W dniu 20 maja na podstawie opinii biegłych Sędzia Penitencjarny Bogusław
Kleszcz wydaje zarządzenie o przetransportowaniu Tadeusza Chołdy na Oddział
Psychiatrii Aresztu Śledczego na ul. Montelupich w Krakowie. Dziś rano T. Chołda
został – zgodnie z zarządzeniem Sędziego - natychmiast tam przewieziony.
Przeczytajcie uzasadnienie sędziego Kleszcza.

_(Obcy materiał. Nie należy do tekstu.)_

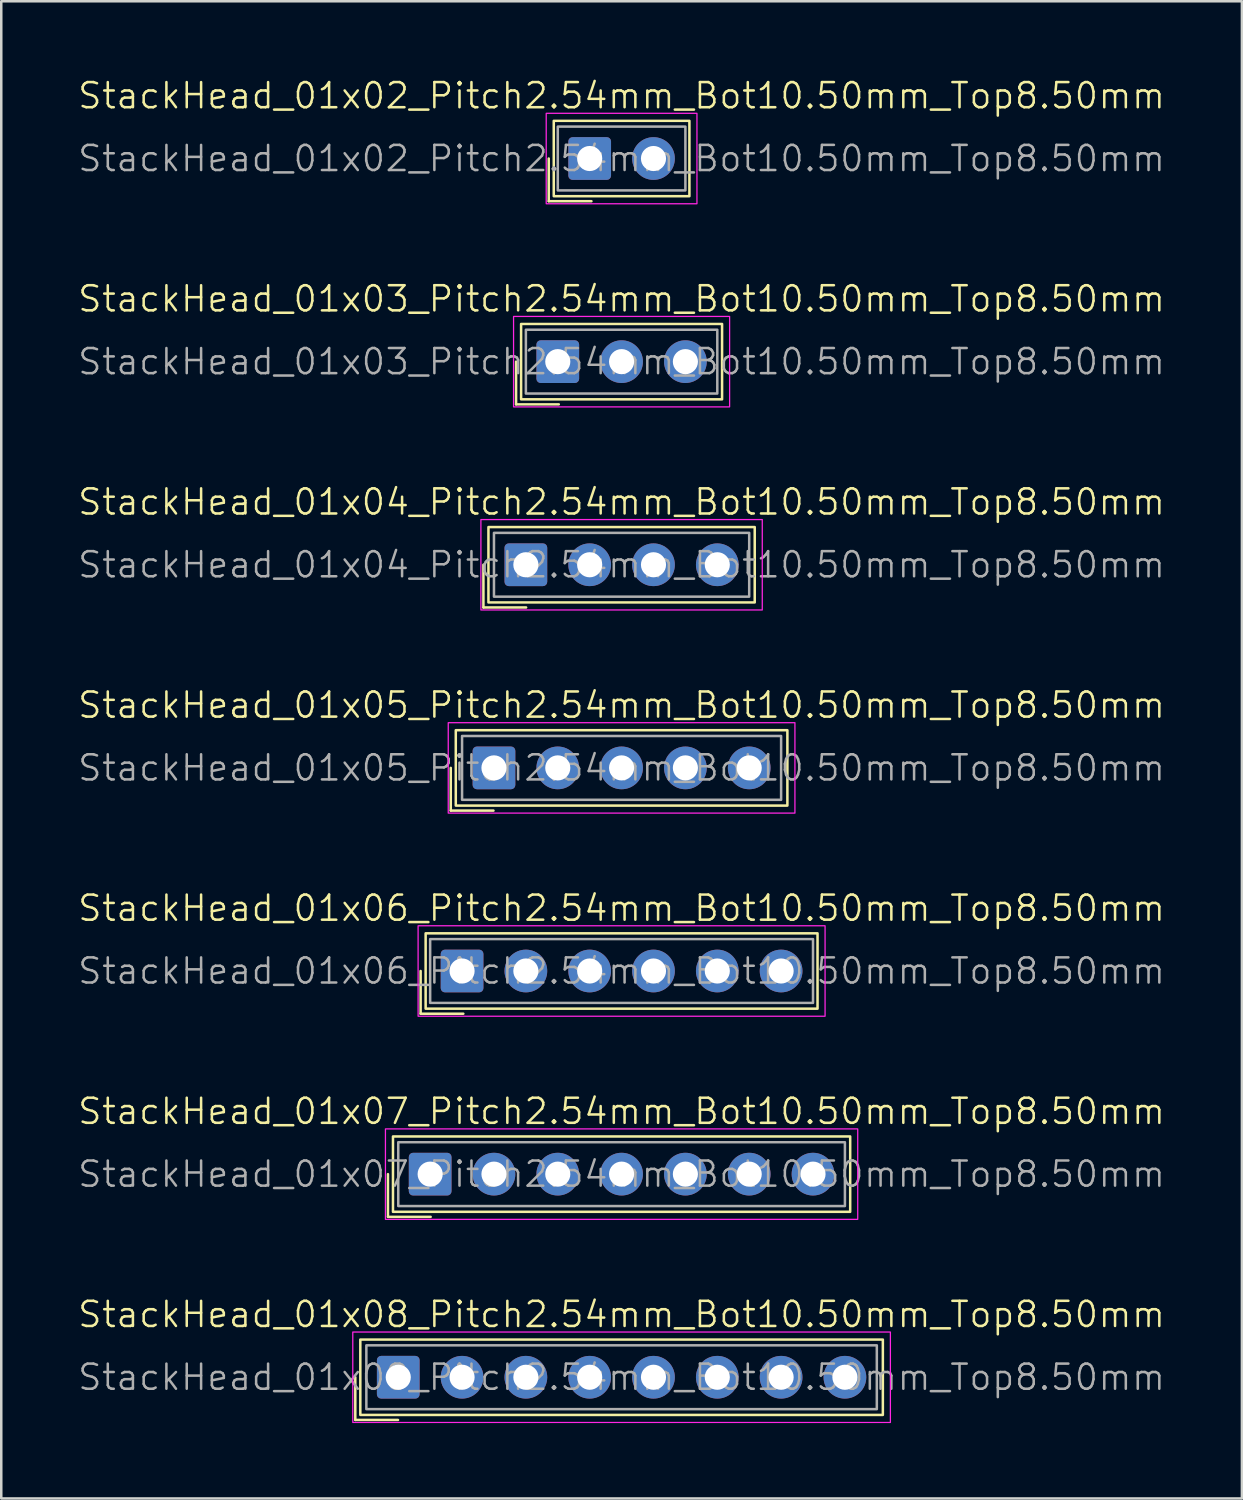
<source format=kicad_pcb>
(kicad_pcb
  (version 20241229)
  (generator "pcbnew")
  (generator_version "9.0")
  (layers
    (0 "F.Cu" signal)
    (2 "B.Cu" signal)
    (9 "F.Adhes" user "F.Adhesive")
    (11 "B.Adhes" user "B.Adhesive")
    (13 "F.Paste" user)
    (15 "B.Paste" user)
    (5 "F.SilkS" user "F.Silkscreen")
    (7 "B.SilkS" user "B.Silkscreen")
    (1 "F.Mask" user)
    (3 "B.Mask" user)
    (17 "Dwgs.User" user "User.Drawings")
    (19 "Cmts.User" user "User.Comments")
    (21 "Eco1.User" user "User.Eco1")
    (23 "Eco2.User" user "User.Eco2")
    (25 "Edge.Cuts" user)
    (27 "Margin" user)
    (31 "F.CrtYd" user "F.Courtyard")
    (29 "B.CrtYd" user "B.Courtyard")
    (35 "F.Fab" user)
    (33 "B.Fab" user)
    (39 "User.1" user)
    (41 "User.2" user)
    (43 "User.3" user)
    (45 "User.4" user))
  (footprint "StackHead_01x08_Pitch2.54mm_Bot10.50mm_Top8.50mm"
    (layer "F.Cu")
    (at 21.693 51.773)
    (property "Reference" "StackHead_01x08_Pitch2.54mm_Bot10.50mm_Top8.50mm" (at 0 -2.5 0) (unlocked yes) (layer "F.SilkS") (effects (font (size 1 1) (thickness 0.1))))
    (attr through_hole)
    (fp_line (start -10.6 0) (end -10.6 1.7) (stroke (width 0.1) (type default)) (layer "F.SilkS"))
    (fp_line (start -10.6 1.7) (end -8.9 1.7) (stroke (width 0.1) (type default)) (layer "F.SilkS"))
    (fp_rect (start -10.4 -1.5) (end 10.4 1.5) (stroke (width 0.1) (type default)) (fill no) (layer "F.SilkS"))
    (fp_rect (start -10.7 1.8) (end 10.7 -1.8) (stroke (width 0.05) (type default)) (fill no) (layer "F.CrtYd"))
    (fp_rect (start -10.16 -1.27) (end 10.16 1.27) (stroke (width 0.1) (type default)) (fill no) (layer "F.Fab"))
    (fp_text user "${REFERENCE}" (at 0 0 0) (unlocked yes) (layer "F.Fab") (effects (font (size 1 1) (thickness 0.1))))
    (pad "1" thru_hole roundrect (at -8.89 0) (size 1.7 1.7) (drill 1) (layers "*.Cu" "*.Mask") (roundrect_rratio 0.1))
    (pad "2" thru_hole circle (at -6.35 0) (size 1.7 1.7) (drill 1) (layers "*.Cu" "*.Mask"))
    (pad "3" thru_hole circle (at -3.81 0) (size 1.7 1.7) (drill 1) (layers "*.Cu" "*.Mask"))
    (pad "4" thru_hole circle (at -1.27 0) (size 1.7 1.7) (drill 1) (layers "*.Cu" "*.Mask"))
    (pad "5" thru_hole circle (at 1.27 0) (size 1.7 1.7) (drill 1) (layers "*.Cu" "*.Mask"))
    (pad "6" thru_hole circle (at 3.81 0) (size 1.7 1.7) (drill 1) (layers "*.Cu" "*.Mask"))
    (pad "7" thru_hole circle (at 6.35 0) (size 1.7 1.7) (drill 1) (layers "*.Cu" "*.Mask"))
    (pad "8" thru_hole circle (at 8.89 0) (size 1.7 1.7) (drill 1) (layers "*.Cu" "*.Mask")))
  (footprint "StackHead_01x03_Pitch2.54mm_Bot10.50mm_Top8.50mm"
    (layer "F.Cu")
    (at 21.693 11.346)
    (property "Reference" "StackHead_01x03_Pitch2.54mm_Bot10.50mm_Top8.50mm" (at 0 -2.5 0) (unlocked yes) (layer "F.SilkS") (effects (font (size 1 1) (thickness 0.1))))
    (attr through_hole)
    (fp_line (start -4.2 0) (end -4.2 1.7) (stroke (width 0.1) (type default)) (layer "F.SilkS"))
    (fp_line (start -4.2 1.7) (end -2.5 1.7) (stroke (width 0.1) (type default)) (layer "F.SilkS"))
    (fp_rect (start -4 -1.5) (end 4 1.5) (stroke (width 0.1) (type default)) (fill no) (layer "F.SilkS"))
    (fp_rect (start -4.3 1.8) (end 4.3 -1.8) (stroke (width 0.05) (type default)) (fill no) (layer "F.CrtYd"))
    (fp_rect (start -3.81 -1.27) (end 3.81 1.27) (stroke (width 0.1) (type default)) (fill no) (layer "F.Fab"))
    (fp_text user "${REFERENCE}" (at 0 0 0) (unlocked yes) (layer "F.Fab") (effects (font (size 1 1) (thickness 0.1))))
    (pad "1" thru_hole roundrect (at -2.54 0) (size 1.7 1.7) (drill 1) (layers "*.Cu" "*.Mask") (roundrect_rratio 0.1))
    (pad "2" thru_hole circle (at 0 0) (size 1.7 1.7) (drill 1) (layers "*.Cu" "*.Mask"))
    (pad "3" thru_hole circle (at 2.54 0) (size 1.7 1.7) (drill 1) (layers "*.Cu" "*.Mask")))
  (footprint "StackHead_01x06_Pitch2.54mm_Bot10.50mm_Top8.50mm"
    (layer "F.Cu")
    (at 21.693 35.602)
    (property "Reference" "StackHead_01x06_Pitch2.54mm_Bot10.50mm_Top8.50mm" (at 0 -2.5 0) (unlocked yes) (layer "F.SilkS") (effects (font (size 1 1) (thickness 0.1))))
    (attr through_hole)
    (fp_line (start -8 0) (end -8 1.7) (stroke (width 0.1) (type default)) (layer "F.SilkS"))
    (fp_line (start -8 1.7) (end -6.3 1.7) (stroke (width 0.1) (type default)) (layer "F.SilkS"))
    (fp_rect (start -7.8 -1.5) (end 7.8 1.5) (stroke (width 0.1) (type default)) (fill no) (layer "F.SilkS"))
    (fp_rect (start -8.1 1.8) (end 8.1 -1.8) (stroke (width 0.05) (type default)) (fill no) (layer "F.CrtYd"))
    (fp_rect (start -7.62 -1.27) (end 7.62 1.27) (stroke (width 0.1) (type default)) (fill no) (layer "F.Fab"))
    (fp_text user "${REFERENCE}" (at 0 0 0) (unlocked yes) (layer "F.Fab") (effects (font (size 1 1) (thickness 0.1))))
    (pad "1" thru_hole roundrect (at -6.35 0) (size 1.7 1.7) (drill 1) (layers "*.Cu" "*.Mask") (roundrect_rratio 0.1))
    (pad "2" thru_hole circle (at -3.81 0) (size 1.7 1.7) (drill 1) (layers "*.Cu" "*.Mask"))
    (pad "3" thru_hole circle (at -1.27 0) (size 1.7 1.7) (drill 1) (layers "*.Cu" "*.Mask"))
    (pad "4" thru_hole circle (at 1.27 0) (size 1.7 1.7) (drill 1) (layers "*.Cu" "*.Mask"))
    (pad "5" thru_hole circle (at 3.81 0) (size 1.7 1.7) (drill 1) (layers "*.Cu" "*.Mask"))
    (pad "6" thru_hole circle (at 6.35 0) (size 1.7 1.7) (drill 1) (layers "*.Cu" "*.Mask")))
  (footprint "StackHead_01x04_Pitch2.54mm_Bot10.50mm_Top8.50mm"
    (layer "F.Cu")
    (at 21.693 19.431)
    (property "Reference" "StackHead_01x04_Pitch2.54mm_Bot10.50mm_Top8.50mm" (at 0 -2.5 0) (unlocked yes) (layer "F.SilkS") (effects (font (size 1 1) (thickness 0.1))))
    (attr through_hole)
    (fp_line (start -5.5 0) (end -5.5 1.7) (stroke (width 0.1) (type default)) (layer "F.SilkS"))
    (fp_line (start -5.5 1.7) (end -3.8 1.7) (stroke (width 0.1) (type default)) (layer "F.SilkS"))
    (fp_rect (start -5.3 -1.5) (end 5.3 1.5) (stroke (width 0.1) (type default)) (fill no) (layer "F.SilkS"))
    (fp_rect (start -5.6 1.8) (end 5.6 -1.8) (stroke (width 0.05) (type default)) (fill no) (layer "F.CrtYd"))
    (fp_rect (start -5.08 -1.27) (end 5.08 1.27) (stroke (width 0.1) (type default)) (fill no) (layer "F.Fab"))
    (fp_text user "${REFERENCE}" (at 0 0 0) (unlocked yes) (layer "F.Fab") (effects (font (size 1 1) (thickness 0.1))))
    (pad "1" thru_hole roundrect (at -3.81 0) (size 1.7 1.7) (drill 1) (layers "*.Cu" "*.Mask") (roundrect_rratio 0.1))
    (pad "2" thru_hole circle (at -1.27 0) (size 1.7 1.7) (drill 1) (layers "*.Cu" "*.Mask"))
    (pad "3" thru_hole circle (at 1.27 0) (size 1.7 1.7) (drill 1) (layers "*.Cu" "*.Mask"))
    (pad "4" thru_hole circle (at 3.81 0) (size 1.7 1.7) (drill 1) (layers "*.Cu" "*.Mask")))
  (footprint "StackHead_01x07_Pitch2.54mm_Bot10.50mm_Top8.50mm"
    (layer "F.Cu")
    (at 21.693 43.688)
    (property "Reference" "StackHead_01x07_Pitch2.54mm_Bot10.50mm_Top8.50mm" (at 0 -2.5 0) (unlocked yes) (layer "F.SilkS") (effects (font (size 1 1) (thickness 0.1))))
    (attr through_hole)
    (fp_line (start -9.3 0) (end -9.3 1.7) (stroke (width 0.1) (type default)) (layer "F.SilkS"))
    (fp_line (start -9.3 1.7) (end -7.6 1.7) (stroke (width 0.1) (type default)) (layer "F.SilkS"))
    (fp_rect (start -9.1 -1.5) (end 9.1 1.5) (stroke (width 0.1) (type default)) (fill no) (layer "F.SilkS"))
    (fp_rect (start -9.4 1.8) (end 9.4 -1.8) (stroke (width 0.05) (type default)) (fill no) (layer "F.CrtYd"))
    (fp_rect (start -8.89 -1.27) (end 8.89 1.27) (stroke (width 0.1) (type default)) (fill no) (layer "F.Fab"))
    (fp_text user "${REFERENCE}" (at 0 0 0) (unlocked yes) (layer "F.Fab") (effects (font (size 1 1) (thickness 0.1))))
    (pad "1" thru_hole roundrect (at -7.62 0) (size 1.7 1.7) (drill 1) (layers "*.Cu" "*.Mask") (roundrect_rratio 0.1))
    (pad "2" thru_hole circle (at -5.08 0) (size 1.7 1.7) (drill 1) (layers "*.Cu" "*.Mask"))
    (pad "3" thru_hole circle (at -2.54 0) (size 1.7 1.7) (drill 1) (layers "*.Cu" "*.Mask"))
    (pad "4" thru_hole circle (at 0 0) (size 1.7 1.7) (drill 1) (layers "*.Cu" "*.Mask"))
    (pad "5" thru_hole circle (at 2.54 0) (size 1.7 1.7) (drill 1) (layers "*.Cu" "*.Mask"))
    (pad "6" thru_hole circle (at 5.08 0) (size 1.7 1.7) (drill 1) (layers "*.Cu" "*.Mask"))
    (pad "7" thru_hole circle (at 7.62 0) (size 1.7 1.7) (drill 1) (layers "*.Cu" "*.Mask")))
  (footprint "StackHead_01x02_Pitch2.54mm_Bot10.50mm_Top8.50mm"
    (layer "F.Cu")
    (at 21.693 3.26)
    (property "Reference" "StackHead_01x02_Pitch2.54mm_Bot10.50mm_Top8.50mm" (at 0 -2.5 0) (unlocked yes) (layer "F.SilkS") (effects (font (size 1 1) (thickness 0.1))))
    (attr through_hole)
    (fp_line (start -2.9 0) (end -2.9 1.7) (stroke (width 0.1) (type default)) (layer "F.SilkS"))
    (fp_line (start -2.9 1.7) (end -1.2 1.7) (stroke (width 0.1) (type default)) (layer "F.SilkS"))
    (fp_rect (start -2.7 -1.5) (end 2.7 1.5) (stroke (width 0.1) (type default)) (fill no) (layer "F.SilkS"))
    (fp_rect (start -3 1.8) (end 3 -1.8) (stroke (width 0.05) (type default)) (fill no) (layer "F.CrtYd"))
    (fp_rect (start -2.54 -1.27) (end 2.54 1.27) (stroke (width 0.1) (type default)) (fill no) (layer "F.Fab"))
    (fp_text user "${REFERENCE}" (at 0 0 0) (unlocked yes) (layer "F.Fab") (effects (font (size 1 1) (thickness 0.1))))
    (pad "1" thru_hole roundrect (at -1.27 0) (size 1.7 1.7) (drill 1) (layers "*.Cu" "*.Mask") (roundrect_rratio 0.1))
    (pad "2" thru_hole circle (at 1.27 0) (size 1.7 1.7) (drill 1) (layers "*.Cu" "*.Mask")))
  (footprint "StackHead_01x05_Pitch2.54mm_Bot10.50mm_Top8.50mm"
    (layer "F.Cu")
    (at 21.693 27.517)
    (property "Reference" "StackHead_01x05_Pitch2.54mm_Bot10.50mm_Top8.50mm" (at 0 -2.5 0) (unlocked yes) (layer "F.SilkS") (effects (font (size 1 1) (thickness 0.1))))
    (attr through_hole)
    (fp_line (start -6.8 0) (end -6.8 1.7) (stroke (width 0.1) (type default)) (layer "F.SilkS"))
    (fp_line (start -6.8 1.7) (end -5.1 1.7) (stroke (width 0.1) (type default)) (layer "F.SilkS"))
    (fp_rect (start -6.6 -1.5) (end 6.6 1.5) (stroke (width 0.1) (type default)) (fill no) (layer "F.SilkS"))
    (fp_rect (start -6.9 1.8) (end 6.9 -1.8) (stroke (width 0.05) (type default)) (fill no) (layer "F.CrtYd"))
    (fp_rect (start -6.35 -1.27) (end 6.35 1.27) (stroke (width 0.1) (type default)) (fill no) (layer "F.Fab"))
    (fp_text user "${REFERENCE}" (at 0 0 0) (unlocked yes) (layer "F.Fab") (effects (font (size 1 1) (thickness 0.1))))
    (pad "1" thru_hole roundrect (at -5.08 0) (size 1.7 1.7) (drill 1) (layers "*.Cu" "*.Mask") (roundrect_rratio 0.1))
    (pad "2" thru_hole circle (at -2.54 0) (size 1.7 1.7) (drill 1) (layers "*.Cu" "*.Mask"))
    (pad "3" thru_hole circle (at 0 0) (size 1.7 1.7) (drill 1) (layers "*.Cu" "*.Mask"))
    (pad "4" thru_hole circle (at 2.54 0) (size 1.7 1.7) (drill 1) (layers "*.Cu" "*.Mask"))
    (pad "5" thru_hole circle (at 5.08 0) (size 1.7 1.7) (drill 1) (layers "*.Cu" "*.Mask")))
  (gr_rect
    (start -3 -3)
    (end 46.386 56.599)
    (stroke (width 0.1) (type default))
    (fill no)
    (layer "Edge.Cuts")))
</source>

Zarządzenie SSO Bogusława Kleszcza
Poniżej rozmowa telefoniczna z Tadeuszem Chołdą na 10 minut przed transportem do aresztu na Oddział Psychiatryczny:
O co w tym wszystkim chodzi? Pytania do Prezesów Sądów w Krakowie
i sędziów-wizytatorów w krakowskim Sądzie Okręgowym
Wiele wskazuje na to, że Tadeusz Chołda siedzi w więzieniu na skutek rażącego
błędu wymiaru sprawiedliwości.
Niezrozumiałe jest – wobec wysoce prawdopodobnej możliwości
przedterminowego zwolnienia Tadeusza Chołdy – w jakim celu badano go
psychiatrycznie. Nawet gdyby był chory, to Zakład Karny jest do odbywania
kary, a nie do leczenia. Chory może być z powodzeniem i w lepszych warunkach
diagnozowany i ewentualnie leczony na wolności. Zważyć przecież trzeba, że
na Oddziale Psychiatrii Aresztu Śledczego na Montelupich przebywają podejrzani
o najcięższe przestępstwa przeciwko życiu i zdrowiu, a nie byli agenci
ubezpieczeniowi, których jedyną (wątpliwą) winą jest to, że nie wystawili
rachunku, przy tym najprawdopodobniej całkowicie zbędnego.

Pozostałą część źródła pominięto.